(Given records Opens)
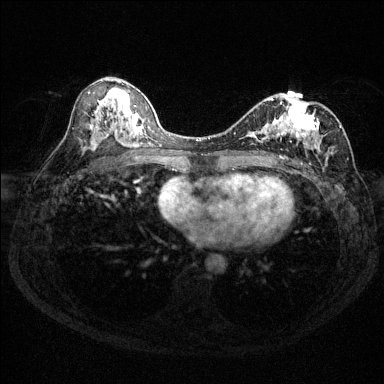
Breast MRI (dynamic contrast-enhanced), one axial slice. Position 73 of 144 along the scan axis. Dynamic contrast-enhanced series, time point 2 of 6 at this slice position (early post-contrast). 1.5 T. TE 1.7 ms, TR 4.6 ms. 1.2 mm slice thickness. 384 × 384 image matrix, field of view 310 × 310 mm. Female patient.
Outlined on this slice (semi-automatically segmented with operator editing):
- enhancing-tissue mask used for the functional tumour volume (all voxels passing the contrast-enhancement thresholds inside the analysis volume; usually the tumour): bounding box [x1, y1, x2, y2] px = [234, 98, 341, 157]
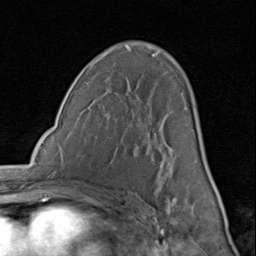
Breast MRI (dynamic contrast-enhanced), one axial slice; slice 50 of 80 in the series (ordered by position); cropped to one breast; dynamic contrast-enhanced series, time point 2 of 8 at this slice position (early post-contrast); 1.5 T; TE 1.7 ms, TR 4.5 ms; 2 mm slice thickness; 256 × 256 image matrix. Female patient.
Annotated regions visible in this slice (semi-automatically segmented with operator editing):
- enhancing-tissue mask used for the functional tumour volume (all voxels passing the contrast-enhancement thresholds inside the analysis volume; usually the tumour): bounding box (x1, y1, x2, y2) in pixels: (149, 54, 207, 200)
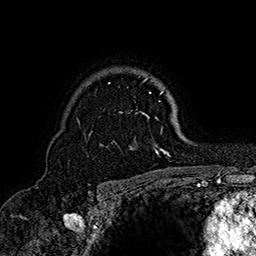
Breast MRI (dynamic contrast-enhanced), one axial slice; position 117 of 160 along the scan axis; cropped to one breast; dynamic contrast-enhanced series, time point 2 of 7 at this slice position (early post-contrast); 1.5 T; TE 2.8 ms, TR 5.4 ms; 256 × 256 image matrix, field of view 180 × 180 mm. Female patient.
Structures marked on this image (semi-automatically segmented with operator editing):
- enhancing-tissue mask used for the functional tumour volume (all voxels passing the contrast-enhancement thresholds inside the analysis volume; usually the tumour): bounding box (x1, y1, x2, y2) in pixels: (77, 77, 170, 157)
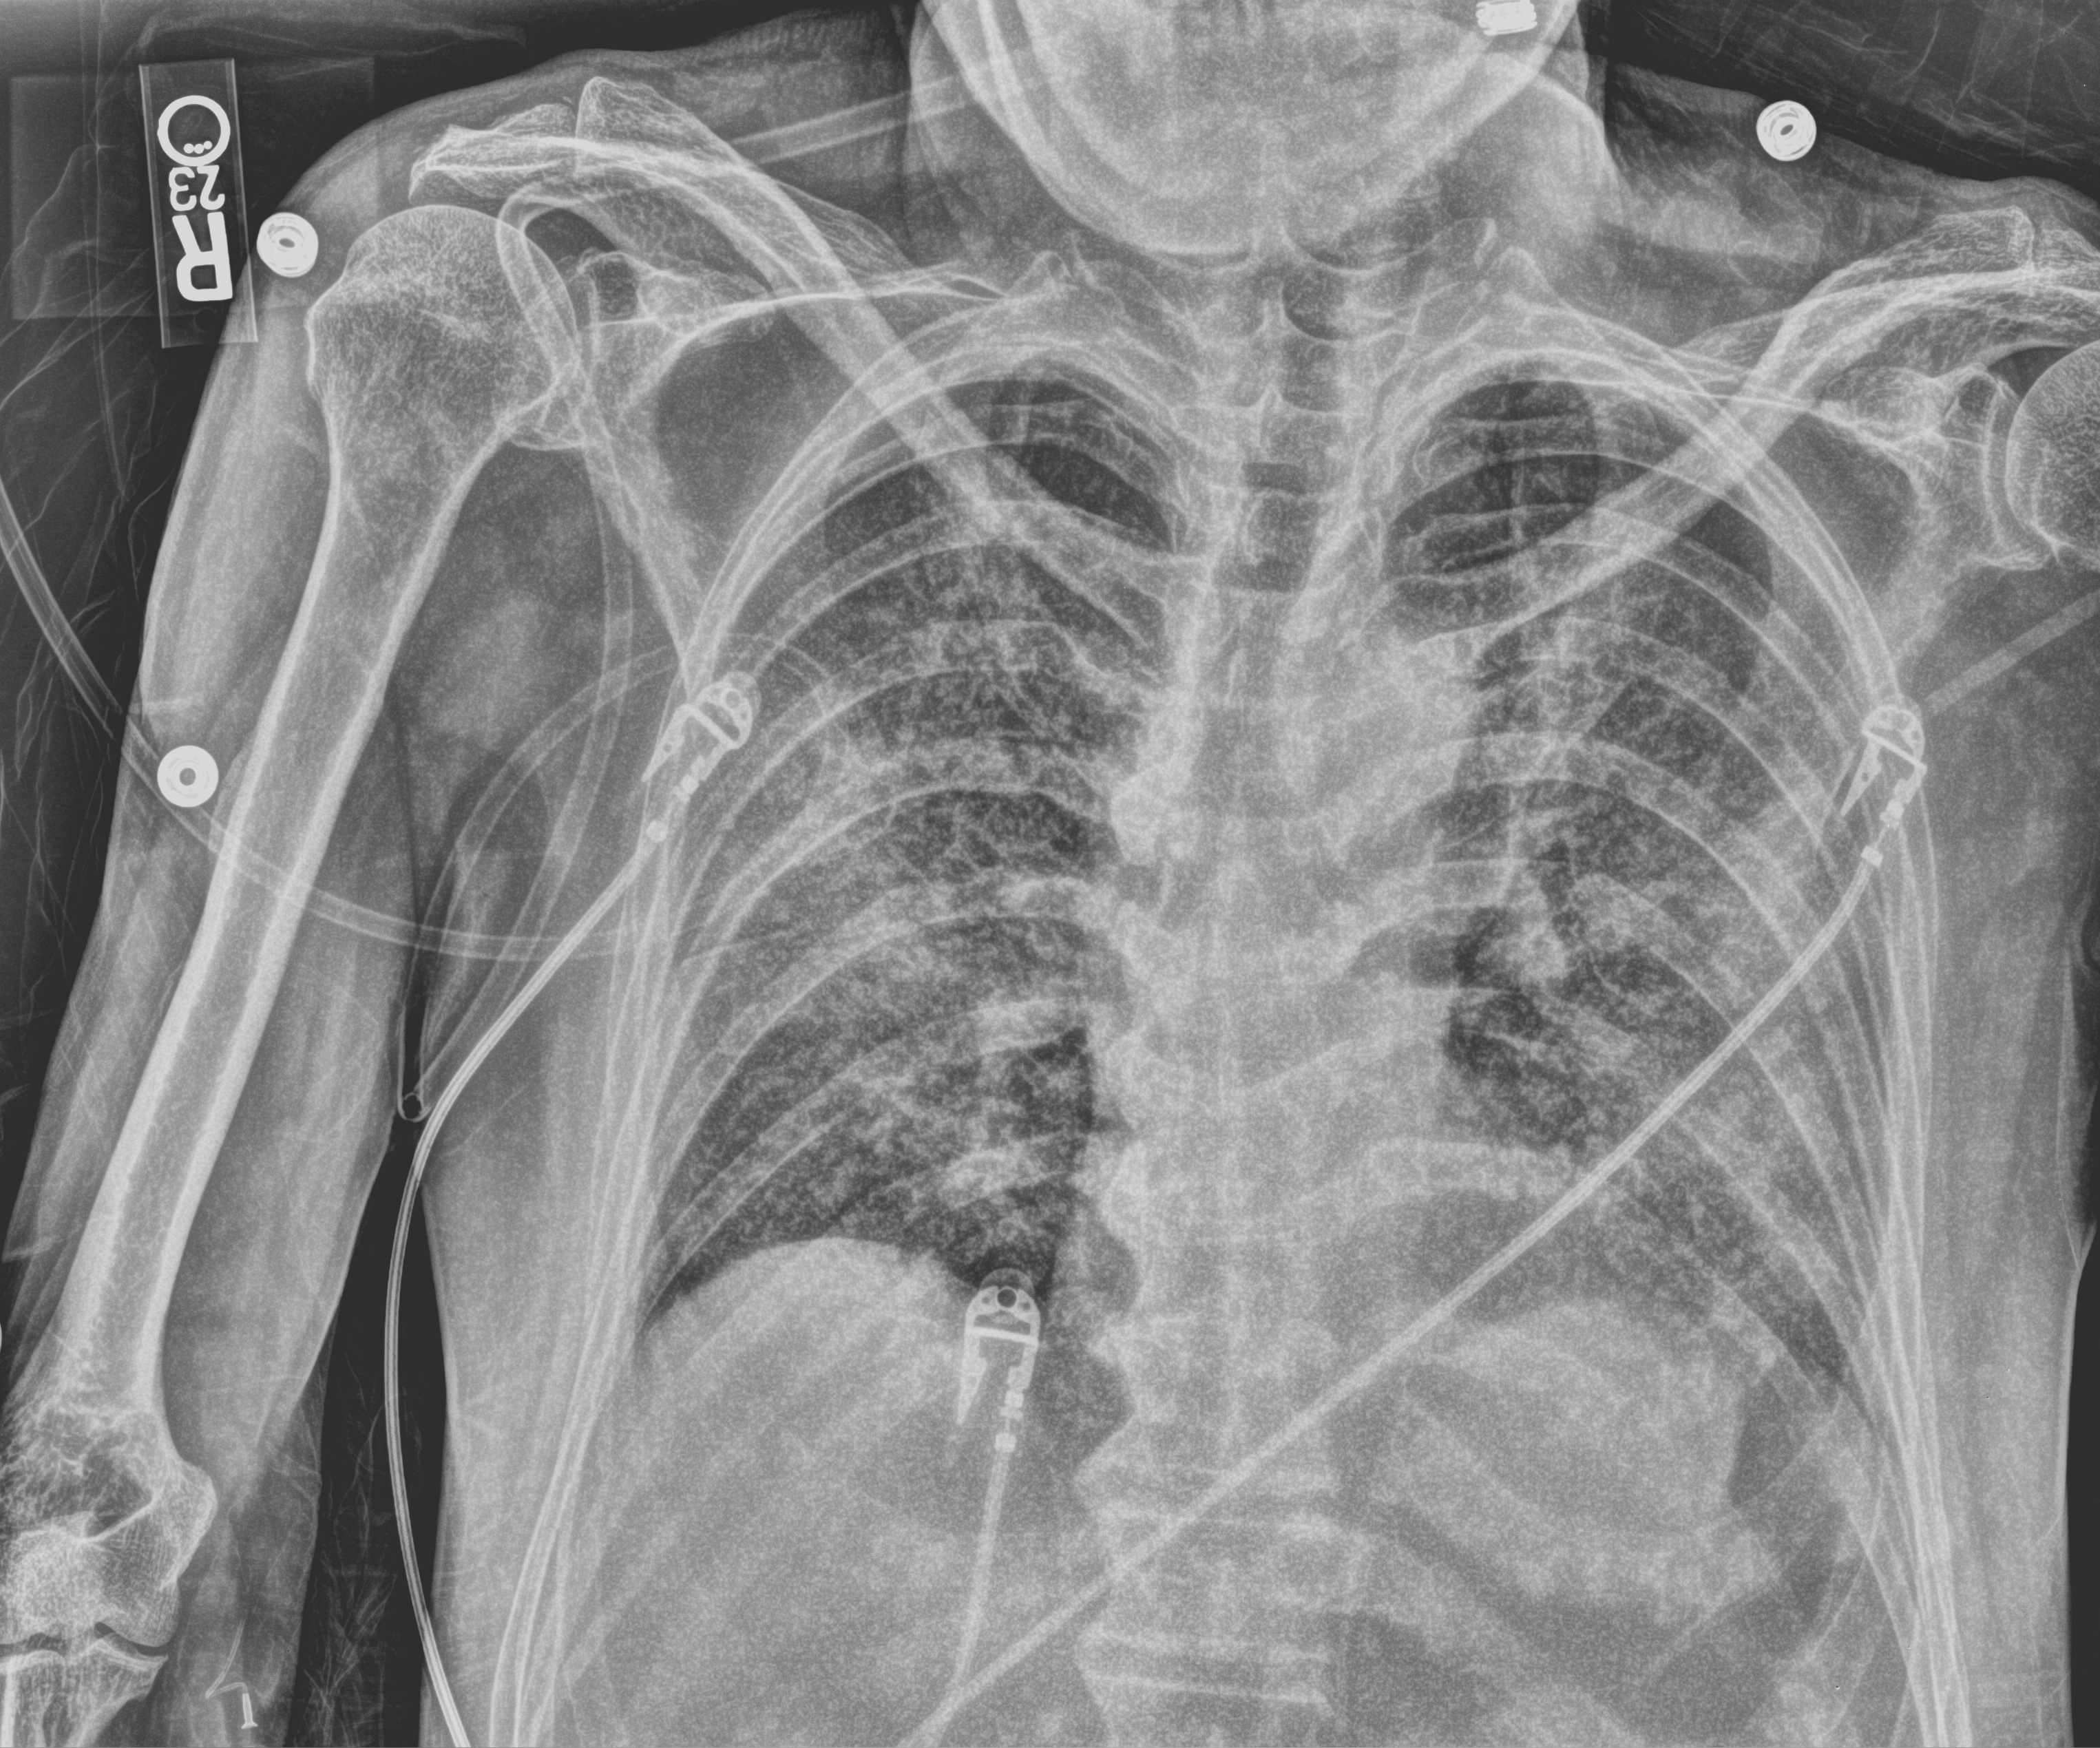
Portable chest radiograph, anteroposterior (AP) projection. Patient hospitalised with COVID-19; male, aged 60–74 years.
Admission-level facts for this patient (not findings on this image; timing relative to this image not recorded): admitted to intensive care during this hospital stay: yes; diabetes (admission record): yes.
(Given records Closes)
__The problem__. If a record contains a picture, omit the picture and repeat everything else exactly.

__Written response__.
Breast MRI (dynamic contrast-enhanced), one axial slice. Position 73 of 144 along the scan axis. Dynamic contrast-enhanced series, time point 2 of 6 at this slice position (early post-contrast). 1.5 T. TE 1.7 ms, TR 4.6 ms. 1.2 mm slice thickness. 384 × 384 image matrix, field of view 310 × 310 mm. Female patient.
Outlined on this slice (semi-automatically segmented with operator editing):
- enhancing-tissue mask used for the functional tumour volume (all voxels passing the contrast-enhancement thresholds inside the analysis volume; usually the tumour): bounding box [x1, y1, x2, y2] px = [234, 98, 341, 157]
Breast MRI (dynamic contrast-enhanced), one axial slice; slice 50 of 80 in the series (ordered by position); cropped to one breast; dynamic contrast-enhanced series, time point 2 of 8 at this slice position (early post-contrast); 1.5 T; TE 1.7 ms, TR 4.5 ms; 2 mm slice thickness; 256 × 256 image matrix. Female patient.
Annotated regions visible in this slice (semi-automatically segmented with operator editing):
- enhancing-tissue mask used for the functional tumour volume (all voxels passing the contrast-enhancement thresholds inside the analysis volume; usually the tumour): bounding box (x1, y1, x2, y2) in pixels: (149, 54, 207, 200)
Breast MRI (dynamic contrast-enhanced), one axial slice; position 117 of 160 along the scan axis; cropped to one breast; dynamic contrast-enhanced series, time point 2 of 7 at this slice position (early post-contrast); 1.5 T; TE 2.8 ms, TR 5.4 ms; 256 × 256 image matrix, field of view 180 × 180 mm. Female patient.
Structures marked on this image (semi-automatically segmented with operator editing):
- enhancing-tissue mask used for the functional tumour volume (all voxels passing the contrast-enhancement thresholds inside the analysis volume; usually the tumour): bounding box (x1, y1, x2, y2) in pixels: (77, 77, 170, 157)
Portable chest radiograph, anteroposterior (AP) projection. Patient hospitalised with COVID-19; male, aged 60–74 years.
Admission-level facts for this patient (not findings on this image; timing relative to this image not recorded): admitted to intensive care during this hospital stay: yes; diabetes (admission record): yes.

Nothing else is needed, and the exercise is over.